*** Block opens ***
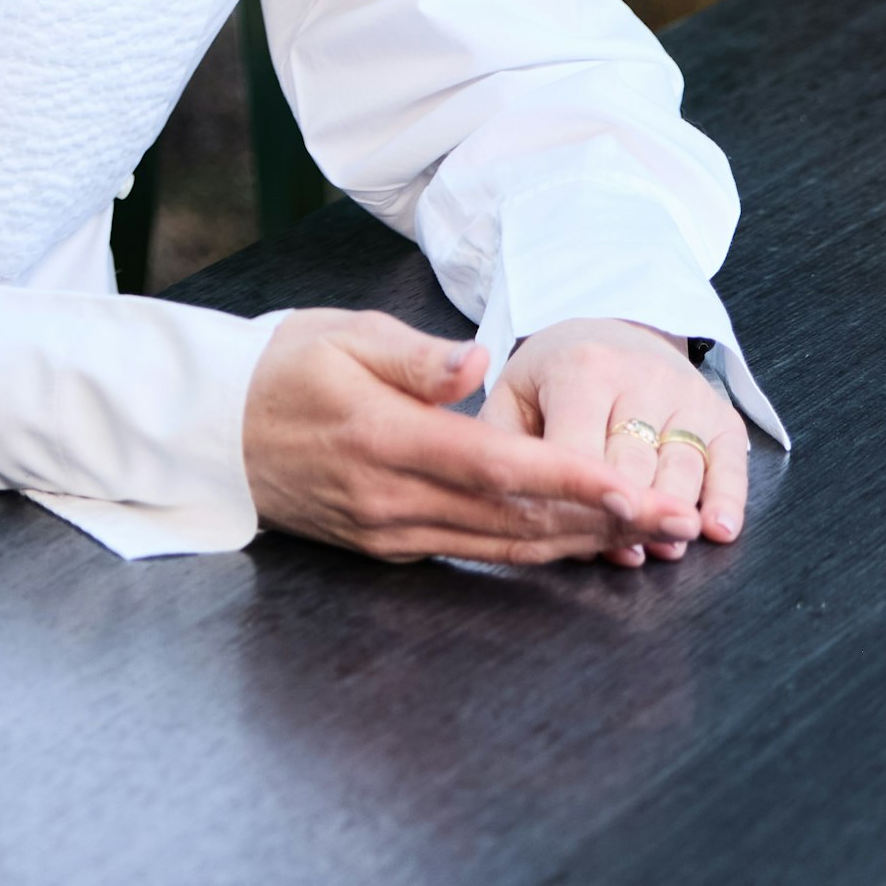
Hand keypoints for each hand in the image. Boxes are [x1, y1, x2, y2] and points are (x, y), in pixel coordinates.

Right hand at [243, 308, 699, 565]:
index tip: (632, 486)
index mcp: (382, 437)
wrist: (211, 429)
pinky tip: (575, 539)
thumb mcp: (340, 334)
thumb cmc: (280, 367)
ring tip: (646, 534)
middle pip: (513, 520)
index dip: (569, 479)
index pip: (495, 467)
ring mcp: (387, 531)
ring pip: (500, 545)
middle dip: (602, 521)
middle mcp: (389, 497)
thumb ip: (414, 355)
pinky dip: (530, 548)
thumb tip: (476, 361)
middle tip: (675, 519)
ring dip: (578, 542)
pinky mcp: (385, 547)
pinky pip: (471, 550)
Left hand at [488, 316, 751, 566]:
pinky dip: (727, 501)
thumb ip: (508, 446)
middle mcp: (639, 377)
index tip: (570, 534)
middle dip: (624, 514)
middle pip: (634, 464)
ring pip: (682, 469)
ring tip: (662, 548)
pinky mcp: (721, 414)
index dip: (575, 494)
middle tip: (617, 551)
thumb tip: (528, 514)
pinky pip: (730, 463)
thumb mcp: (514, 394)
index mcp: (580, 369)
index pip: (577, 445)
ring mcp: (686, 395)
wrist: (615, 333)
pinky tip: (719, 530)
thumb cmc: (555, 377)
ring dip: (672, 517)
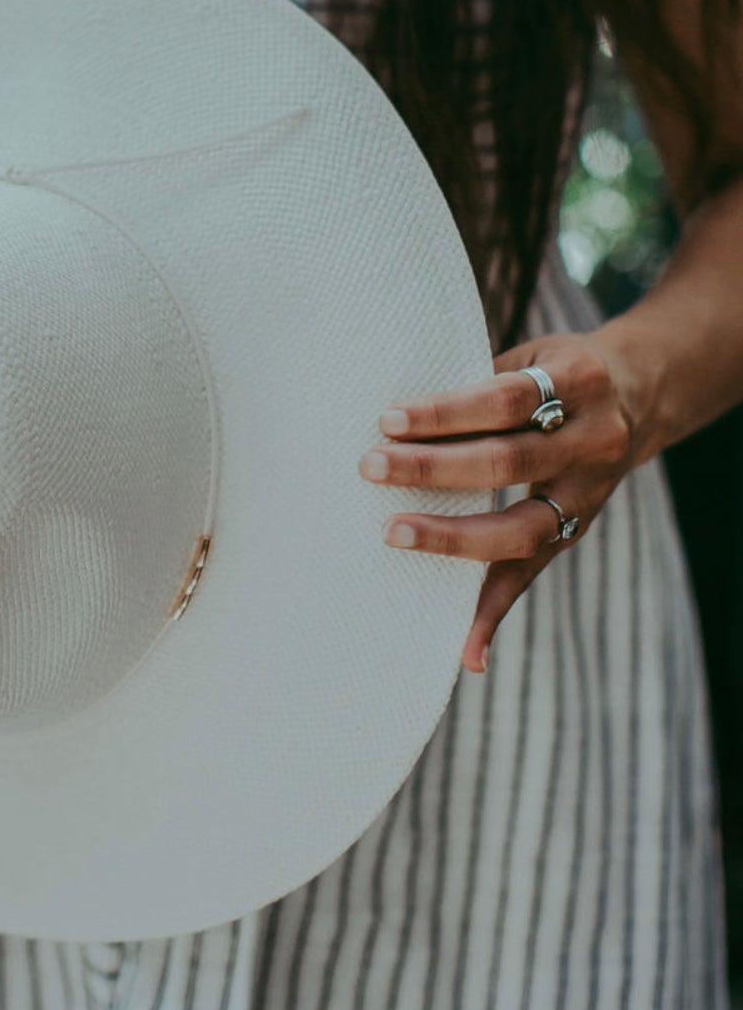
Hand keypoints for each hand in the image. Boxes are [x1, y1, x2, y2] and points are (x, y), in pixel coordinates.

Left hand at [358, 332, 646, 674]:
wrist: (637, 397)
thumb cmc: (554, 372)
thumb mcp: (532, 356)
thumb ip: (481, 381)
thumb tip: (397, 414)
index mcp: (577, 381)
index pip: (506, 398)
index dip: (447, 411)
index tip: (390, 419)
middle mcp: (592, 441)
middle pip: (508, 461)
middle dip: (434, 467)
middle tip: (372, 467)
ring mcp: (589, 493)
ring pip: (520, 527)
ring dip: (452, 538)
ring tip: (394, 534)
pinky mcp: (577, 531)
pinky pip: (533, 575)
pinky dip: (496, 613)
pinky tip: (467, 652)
*** Block closes ***
*** Block opens ***
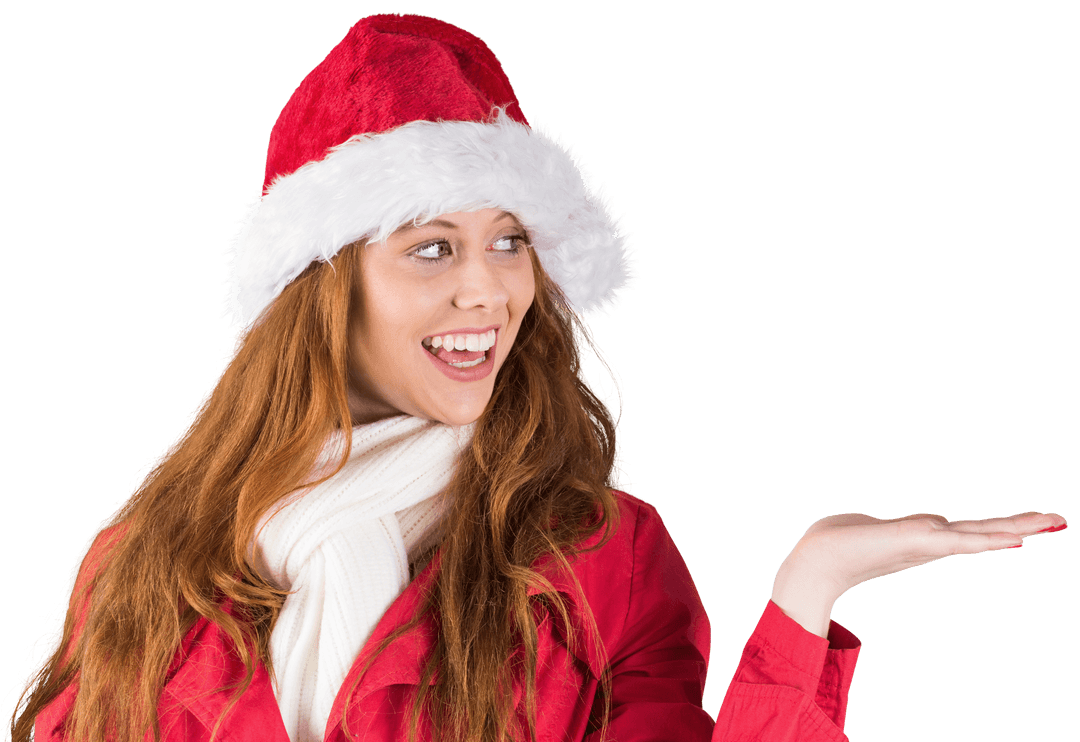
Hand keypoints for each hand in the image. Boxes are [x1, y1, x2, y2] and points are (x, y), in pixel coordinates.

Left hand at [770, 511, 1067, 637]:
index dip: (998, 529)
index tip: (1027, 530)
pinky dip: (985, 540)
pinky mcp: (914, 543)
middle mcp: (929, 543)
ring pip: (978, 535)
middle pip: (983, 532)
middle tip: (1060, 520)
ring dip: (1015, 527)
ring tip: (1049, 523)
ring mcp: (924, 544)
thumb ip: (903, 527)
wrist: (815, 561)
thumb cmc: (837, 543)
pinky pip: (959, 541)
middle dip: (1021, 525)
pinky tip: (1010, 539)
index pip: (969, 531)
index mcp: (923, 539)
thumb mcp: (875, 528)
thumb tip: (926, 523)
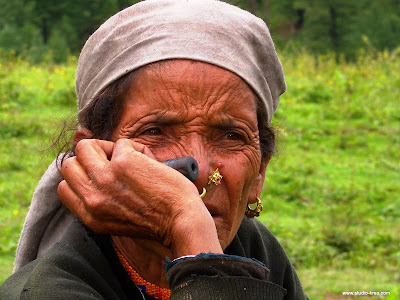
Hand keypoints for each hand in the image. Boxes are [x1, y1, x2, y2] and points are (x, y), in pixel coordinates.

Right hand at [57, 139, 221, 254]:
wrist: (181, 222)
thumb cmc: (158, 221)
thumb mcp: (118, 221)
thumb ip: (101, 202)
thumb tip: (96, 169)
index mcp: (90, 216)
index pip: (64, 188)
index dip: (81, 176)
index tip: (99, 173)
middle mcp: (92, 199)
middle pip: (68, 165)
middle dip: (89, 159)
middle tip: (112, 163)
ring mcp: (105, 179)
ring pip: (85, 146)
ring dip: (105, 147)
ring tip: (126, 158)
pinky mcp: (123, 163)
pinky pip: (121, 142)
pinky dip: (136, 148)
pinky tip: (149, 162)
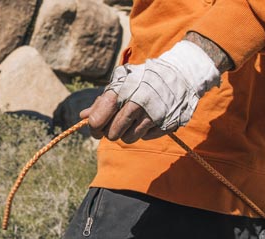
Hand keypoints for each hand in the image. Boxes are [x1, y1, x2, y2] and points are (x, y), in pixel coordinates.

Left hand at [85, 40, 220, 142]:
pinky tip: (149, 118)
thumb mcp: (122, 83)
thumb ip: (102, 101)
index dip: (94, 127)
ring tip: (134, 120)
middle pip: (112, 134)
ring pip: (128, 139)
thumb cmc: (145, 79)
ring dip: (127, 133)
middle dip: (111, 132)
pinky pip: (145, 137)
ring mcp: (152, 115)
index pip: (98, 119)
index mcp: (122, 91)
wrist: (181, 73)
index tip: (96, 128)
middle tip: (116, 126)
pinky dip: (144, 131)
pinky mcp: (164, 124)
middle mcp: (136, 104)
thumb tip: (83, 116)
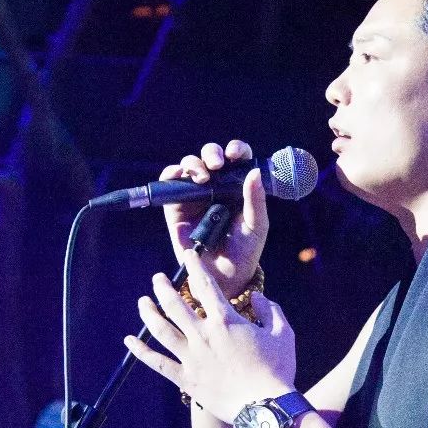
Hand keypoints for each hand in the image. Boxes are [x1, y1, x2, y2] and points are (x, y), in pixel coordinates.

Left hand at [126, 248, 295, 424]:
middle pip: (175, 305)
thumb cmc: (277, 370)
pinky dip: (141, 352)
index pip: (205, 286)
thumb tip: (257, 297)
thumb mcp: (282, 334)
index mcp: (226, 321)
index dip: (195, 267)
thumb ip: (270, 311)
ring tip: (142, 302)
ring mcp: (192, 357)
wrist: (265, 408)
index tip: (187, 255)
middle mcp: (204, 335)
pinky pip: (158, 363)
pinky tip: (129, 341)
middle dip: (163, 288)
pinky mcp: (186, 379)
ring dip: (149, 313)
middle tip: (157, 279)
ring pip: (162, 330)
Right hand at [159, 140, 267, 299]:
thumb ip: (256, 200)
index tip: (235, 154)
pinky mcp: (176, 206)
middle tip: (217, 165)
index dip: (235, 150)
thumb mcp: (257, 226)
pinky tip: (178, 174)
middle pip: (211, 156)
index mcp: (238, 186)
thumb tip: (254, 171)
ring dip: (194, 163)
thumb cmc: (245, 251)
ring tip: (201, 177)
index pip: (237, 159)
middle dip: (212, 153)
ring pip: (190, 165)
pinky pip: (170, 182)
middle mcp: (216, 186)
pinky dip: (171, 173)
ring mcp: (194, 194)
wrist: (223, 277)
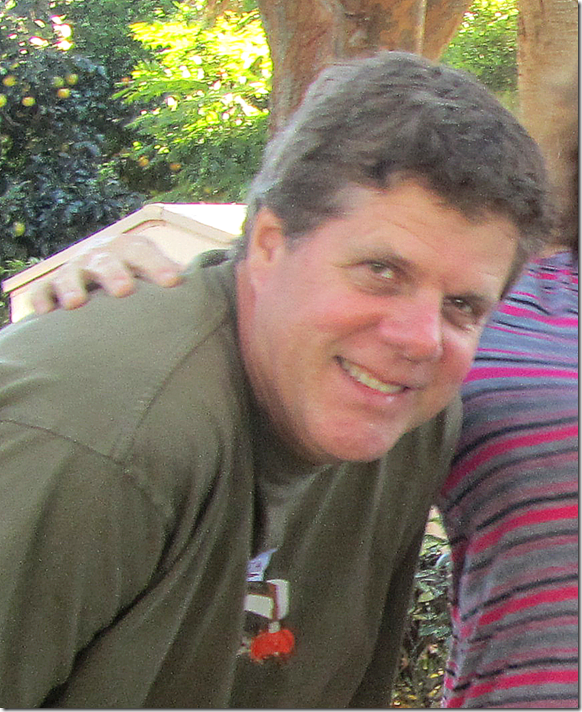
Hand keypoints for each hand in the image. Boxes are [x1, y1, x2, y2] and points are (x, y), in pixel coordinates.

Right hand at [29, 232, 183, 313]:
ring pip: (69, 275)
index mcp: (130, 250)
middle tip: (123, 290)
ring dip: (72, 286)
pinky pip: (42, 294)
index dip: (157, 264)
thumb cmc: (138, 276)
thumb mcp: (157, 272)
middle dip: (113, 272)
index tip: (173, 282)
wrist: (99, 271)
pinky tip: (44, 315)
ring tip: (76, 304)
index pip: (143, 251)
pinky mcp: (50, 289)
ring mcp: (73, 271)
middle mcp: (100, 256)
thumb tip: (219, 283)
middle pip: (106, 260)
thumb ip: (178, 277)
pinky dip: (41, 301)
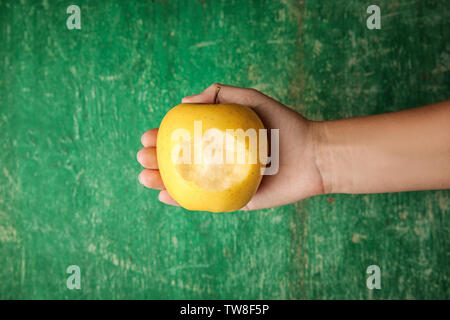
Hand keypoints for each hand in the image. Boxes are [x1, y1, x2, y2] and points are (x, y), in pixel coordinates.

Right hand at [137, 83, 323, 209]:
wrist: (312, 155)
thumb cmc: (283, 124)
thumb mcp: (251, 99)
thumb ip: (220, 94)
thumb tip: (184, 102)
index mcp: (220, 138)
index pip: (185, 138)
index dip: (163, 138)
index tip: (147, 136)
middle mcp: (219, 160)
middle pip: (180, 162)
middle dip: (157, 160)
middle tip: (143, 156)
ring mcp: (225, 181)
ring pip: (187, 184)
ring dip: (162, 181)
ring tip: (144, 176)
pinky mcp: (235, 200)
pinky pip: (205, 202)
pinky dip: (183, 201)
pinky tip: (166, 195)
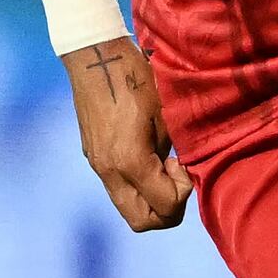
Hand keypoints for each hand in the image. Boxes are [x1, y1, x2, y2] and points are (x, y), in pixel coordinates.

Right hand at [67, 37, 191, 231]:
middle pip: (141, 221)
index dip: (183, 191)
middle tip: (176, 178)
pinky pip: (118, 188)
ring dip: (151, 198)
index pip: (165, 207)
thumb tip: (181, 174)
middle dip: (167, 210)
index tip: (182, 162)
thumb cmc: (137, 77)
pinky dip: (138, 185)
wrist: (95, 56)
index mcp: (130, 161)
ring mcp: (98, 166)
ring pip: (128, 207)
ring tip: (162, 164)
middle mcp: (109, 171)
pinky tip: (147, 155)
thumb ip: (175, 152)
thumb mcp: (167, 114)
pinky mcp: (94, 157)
*** Block closes ***
*** Block opens ***
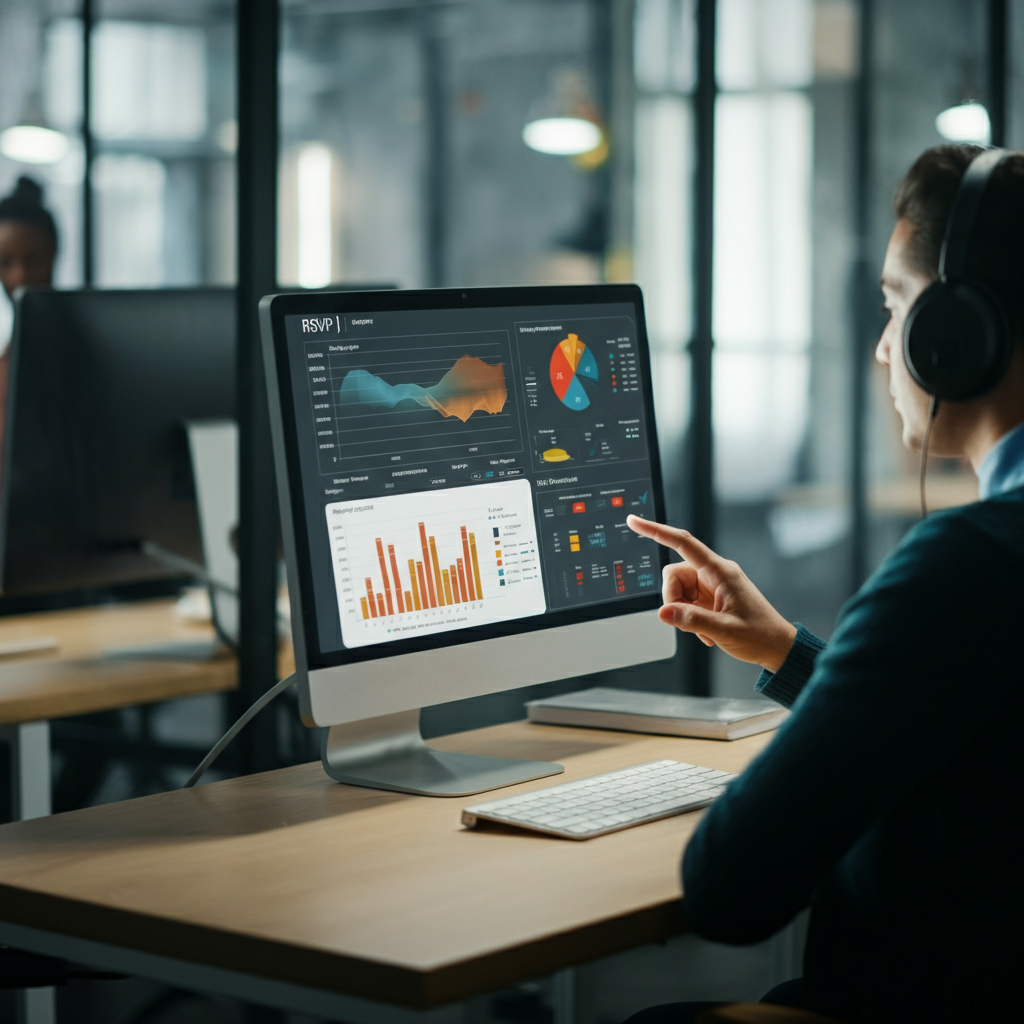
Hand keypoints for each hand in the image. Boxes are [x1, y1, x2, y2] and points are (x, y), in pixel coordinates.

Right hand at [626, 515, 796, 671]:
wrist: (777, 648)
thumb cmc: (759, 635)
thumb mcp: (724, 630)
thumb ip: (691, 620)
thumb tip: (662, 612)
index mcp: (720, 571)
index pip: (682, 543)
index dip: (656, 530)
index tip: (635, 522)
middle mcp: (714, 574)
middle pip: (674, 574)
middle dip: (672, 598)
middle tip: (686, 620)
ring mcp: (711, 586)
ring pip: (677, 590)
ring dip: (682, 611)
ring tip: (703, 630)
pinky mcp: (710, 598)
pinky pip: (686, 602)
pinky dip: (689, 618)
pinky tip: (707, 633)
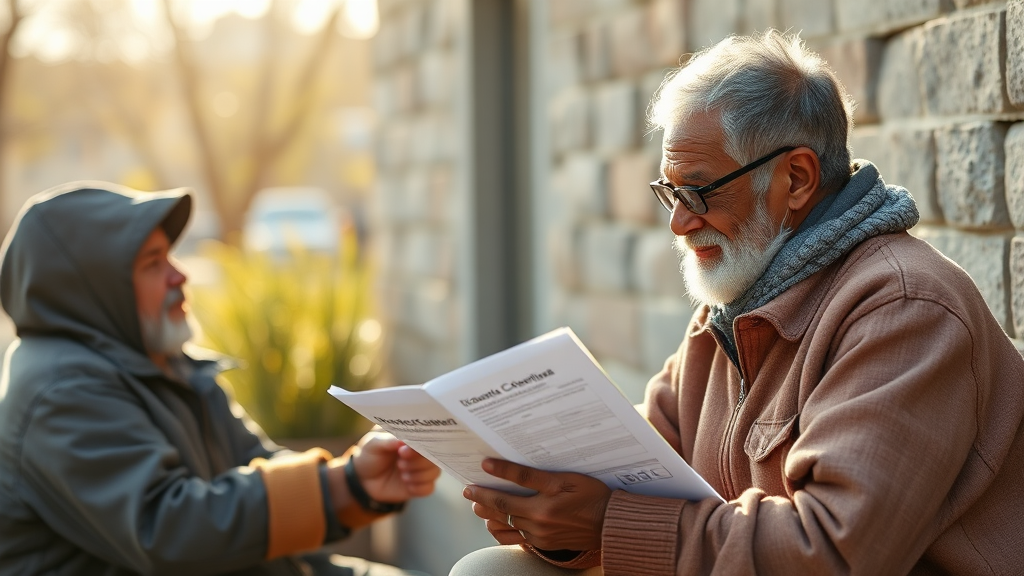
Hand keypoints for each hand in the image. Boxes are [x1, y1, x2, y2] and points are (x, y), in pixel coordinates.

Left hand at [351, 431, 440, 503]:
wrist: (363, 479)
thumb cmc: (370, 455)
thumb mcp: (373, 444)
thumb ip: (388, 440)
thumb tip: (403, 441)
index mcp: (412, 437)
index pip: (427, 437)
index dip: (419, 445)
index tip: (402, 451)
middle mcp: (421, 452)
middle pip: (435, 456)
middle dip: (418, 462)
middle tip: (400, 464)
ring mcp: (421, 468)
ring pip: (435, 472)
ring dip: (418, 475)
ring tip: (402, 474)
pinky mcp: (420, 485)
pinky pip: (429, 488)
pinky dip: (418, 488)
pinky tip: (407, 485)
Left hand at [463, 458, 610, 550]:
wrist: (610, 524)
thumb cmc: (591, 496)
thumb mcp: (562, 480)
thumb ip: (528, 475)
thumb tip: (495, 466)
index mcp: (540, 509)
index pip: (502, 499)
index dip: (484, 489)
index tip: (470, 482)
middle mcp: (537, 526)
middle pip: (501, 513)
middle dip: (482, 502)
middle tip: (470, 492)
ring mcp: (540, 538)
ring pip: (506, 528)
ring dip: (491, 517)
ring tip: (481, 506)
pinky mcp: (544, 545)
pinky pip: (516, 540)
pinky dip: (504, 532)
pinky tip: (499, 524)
*** Block closes ***
> Problem statement
In the entries above, please find the line with "index dip: (183, 191)" and the line with "thumb mcp: (167, 114)", then write out exactly those two lines and every line between them, and nothing more.

> Task result
index dip: (183, 191)
middle tip: (176, 178)
pinky pip: (118, 188)
ring dip: (151, 198)
index pip: (165, 207)
thumb tip: (181, 174)
middle dip: (167, 210)
index tip: (182, 162)
thumb cmc: (137, 77)
pinky dip: (138, 185)
wrist: (95, 56)
index mcp: (130, 161)
ring mcp: (98, 166)
ring pip: (128, 207)
ring tip: (162, 164)
middle mcp: (109, 171)
pinky tip: (147, 155)
thumb ip: (175, 152)
thumb mcp: (167, 114)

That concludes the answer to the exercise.